I'm actually Christian (Lutheran, more precisely), but I wonder: do Jewish children born out of wedlock face any restrictions on participating in Jewish religious life or entering into marriage, etc. or do they face any stigma in Judaism? I have always been curious, because some Christian churches (not the Lutheran; if the church refused to baptize "illegitimate children" in Scandinavia, where more than half of all babies are born to unmarried couples, it would be out of business) have refused to baptize illegitimate children. I would be interested in your answer.


Antigonos said...

The act of cohabitation itself is a kind of marriage, although not one the rabbis approved of. The first Mishna of Tractate Kiddushin in the Talmud states "a woman is purchased in three ways: by a contract,by money, or by intercourse". Yes, I know "purchased" sounds pretty awful to modern ears, but this is from 2000 or more years ago. At that time, a woman passed directly from her father's hand to her husband's. The rabbis were aware that couples sometimes eloped, or women were taken captive in war and had no choice in the matter.

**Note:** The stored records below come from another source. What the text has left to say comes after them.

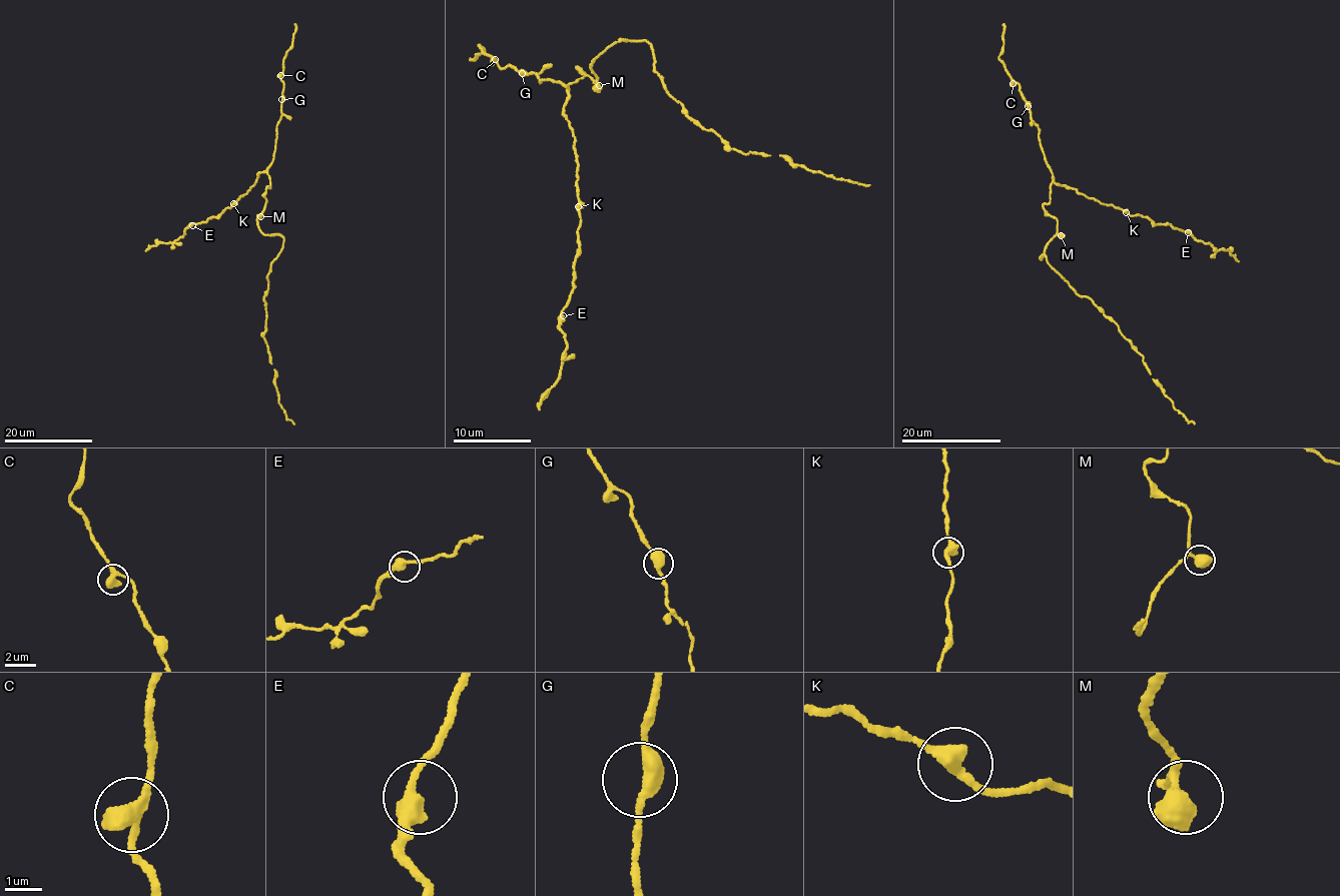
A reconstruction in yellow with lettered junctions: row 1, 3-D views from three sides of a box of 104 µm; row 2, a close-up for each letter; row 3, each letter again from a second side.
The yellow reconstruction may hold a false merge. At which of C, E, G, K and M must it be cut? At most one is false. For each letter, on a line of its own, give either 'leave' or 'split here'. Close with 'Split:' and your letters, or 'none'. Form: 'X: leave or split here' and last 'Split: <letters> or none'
C: leave
E: leave
G: leave
K: leave
M: leave
Split: none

In Jewish law, only those children fathered by someone other than the woman's lawful husband were stigmatized, and not permitted to join Jewish life. There are also very plain laws about rape and what constitutes it which were actually quite advanced. And women had the protection of their wedding contract, which guaranteed them a sum of money (the contract is between the woman's father and her husband) in the event the marriage was dissolved. Divorce is possible in Judaism, and can be instituted by either the man or the woman, although the actual performance of the divorce relies on the man, and can be problematic.

Anonymous said...

Dear Antigonos,

Sorry to be coming back a bit late, but thank you for your information; very interesting.

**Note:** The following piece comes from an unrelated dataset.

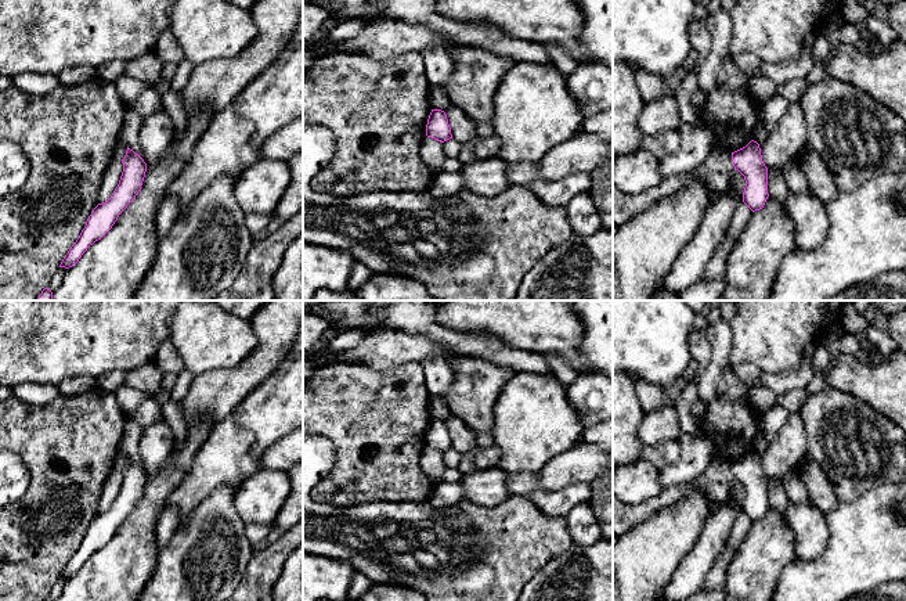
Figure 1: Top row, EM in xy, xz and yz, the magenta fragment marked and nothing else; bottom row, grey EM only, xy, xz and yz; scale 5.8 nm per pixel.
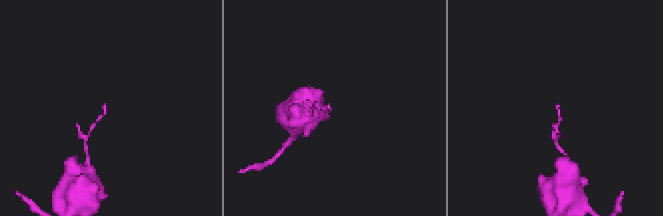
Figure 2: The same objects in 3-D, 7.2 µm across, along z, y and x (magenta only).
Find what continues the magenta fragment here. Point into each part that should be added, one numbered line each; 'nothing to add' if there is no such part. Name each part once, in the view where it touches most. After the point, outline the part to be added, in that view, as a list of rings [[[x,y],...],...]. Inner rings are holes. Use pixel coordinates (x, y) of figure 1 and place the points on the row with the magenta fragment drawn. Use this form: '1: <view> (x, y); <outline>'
nothing to add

I think in many Bibles the word "mamzer" is translated as "bastard," even though the meaning of "bastard" encompasses both children born of two unmarried parents and those born of a married woman and a man not her husband (which makes me wonder: what would be the position of a child born of a married woman who has undergone artificial insemination?).

So maybe the Lutheran Church is more "in tune" with the Bible's original position on "illegitimate" children!


Antigonos said...

There is a whole body of law relating to issues of infertility. Generally speaking, the rabbis allow artificial insemination IF the donor is a non-Jew (since Jewishness is conferred by the mother), and because no act of intercourse is involved.

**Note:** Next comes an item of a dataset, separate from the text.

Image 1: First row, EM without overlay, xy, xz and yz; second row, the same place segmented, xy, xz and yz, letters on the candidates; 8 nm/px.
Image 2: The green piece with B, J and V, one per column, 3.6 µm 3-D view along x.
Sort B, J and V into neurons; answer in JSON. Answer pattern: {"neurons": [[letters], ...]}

The main difference in issues of adultery has to do with the fact that Christians partake of the "sacrament" of marriage, while Jews do not have the same concept. To be married in Jewish law, no rabbi or priest is needed. A man gives a single woman a ring worth a symbolic small sum, in the presence of two legally acceptable witnesses (men over 13 years of age) and says "Behold you are consecrated to my by the Laws of Moses and Israel". The contract of marriage is signed by the groom and the father of the bride. In ancient times, a valid marriage was also "contracted" when a man had intercourse with a single woman, or when the groom gave a sum of money to the father. By the time of the Talmud these methods were frowned upon. The wedding contract, btw, specifies the amount of money the husband must give his wife if they divorce, and if she refuses to physically accept the bill of divorcement, he is still her husband.

There isn't any Christian equivalent for "mamzer", really.

Anonymous said...

Thank you again for the information.

Interestingly, a "mamzer" according to the Jewish definition would not be considered a "bastard" under traditional English law, which automatically presumes any child born to a married woman is that of her husband even if the child was conceived through extramarital intercourse or artificial insemination by donor.

Also, perhaps one reason that there is no Christian equivalent for "mamzer" is that Christianity traditionally has tended to group all sexual "sin" (that is, sex other than that between a man and woman married to each other) as "adultery." In this way, extramarital sex was not really viewed as worse than premarital sex. But I can see how in a religion like Judaism where bloodlines are very important, extramarital sex would threaten the social fabric much more than premarital intercourse would.